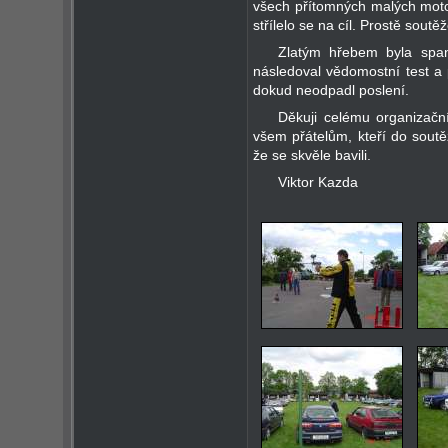
všech přítomných malých motor
střílelo se na cíl. Prostě soutěž
Zlatým hřebem byla span
následoval vědomostní test a p
dokud neodpadl poslení.
Děkuji celému organizačn
všem přátelům, kteří do soutě
že se skvěle bavili.
Viktor Kazda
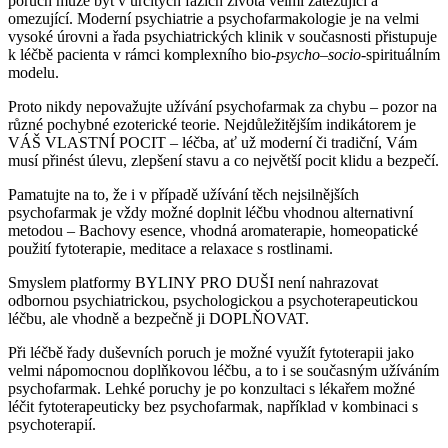
poruch může být v určitých fázích života velmi zatěžující a
omezující. Moderní psychiatrie a psychofarmakologie je na velmi
vysoké úrovni a řada psychiatrických klinik v současnosti přistupuje
k léčbě pacienta v rámci komplexního bio-
psycho
–
socio
-spirituálním
modelu.
Proto nikdy nepovažujte užívání psychofarmak za chybu – pozor na
různé pochybné ezoterické teorie. Nejdůležitějším indikátorem je
VÁŠ VLASTNÍ POCIT – léčba, ať už moderní či tradiční, Vám
musí přinést úlevu, zlepšení stavu a co největší pocit klidu a bezpečí.
Pamatujte na to, že i v případě užívání těch nejsilnějších
psychofarmak je vždy možné doplnit léčbu vhodnou alternativní
metodou – Bachovy esence, vhodná aromaterapie, homeopatické
použití fytoterapie, meditace a relaxace s rostlinami.
Smyslem platformy BYLINY PRO DUŠI není nahrazovat
odbornou psychiatrickou, psychologickou a psychoterapeutickou
léčbu, ale vhodně a bezpečně ji DOPLŇOVAT.
Při léčbě řady duševních poruch je možné využít fytoterapii jako
velmi nápomocnou doplňkovou léčbu, a to i se současným užíváním
psychofarmak. Lehké poruchy je po konzultaci s lékařem možné
léčit fytoterapeuticky bez psychofarmak, například v kombinaci s
psychoterapií.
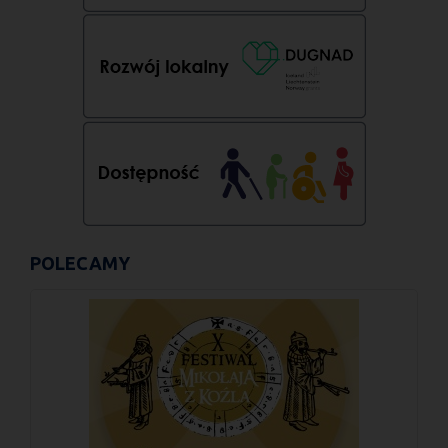
POLECAMY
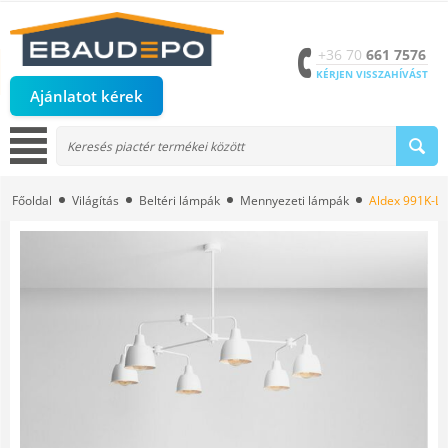
+36 70
661 7576
KÉRJEN VISSZAHÍVÁST
Ajánlatot kérek
Főoldal
Világítás
Beltéri lámpák
Mennyezeti lámpák
Aldex 991K-L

+ + +

▶ [TRY IT] Extract each of the lines above that contains the word "možné", treating uppercase and lowercase as distinct.

▶ [OUTPUT FOR THIS EXERCISE]
psychofarmak je vždy možné doplnit léčbu vhodnou alternativní
Při léčbě řady duševních poruch je možné využít fytoterapii jako
psychofarmak. Lehké poruchy je po konzultaci s lékařem možné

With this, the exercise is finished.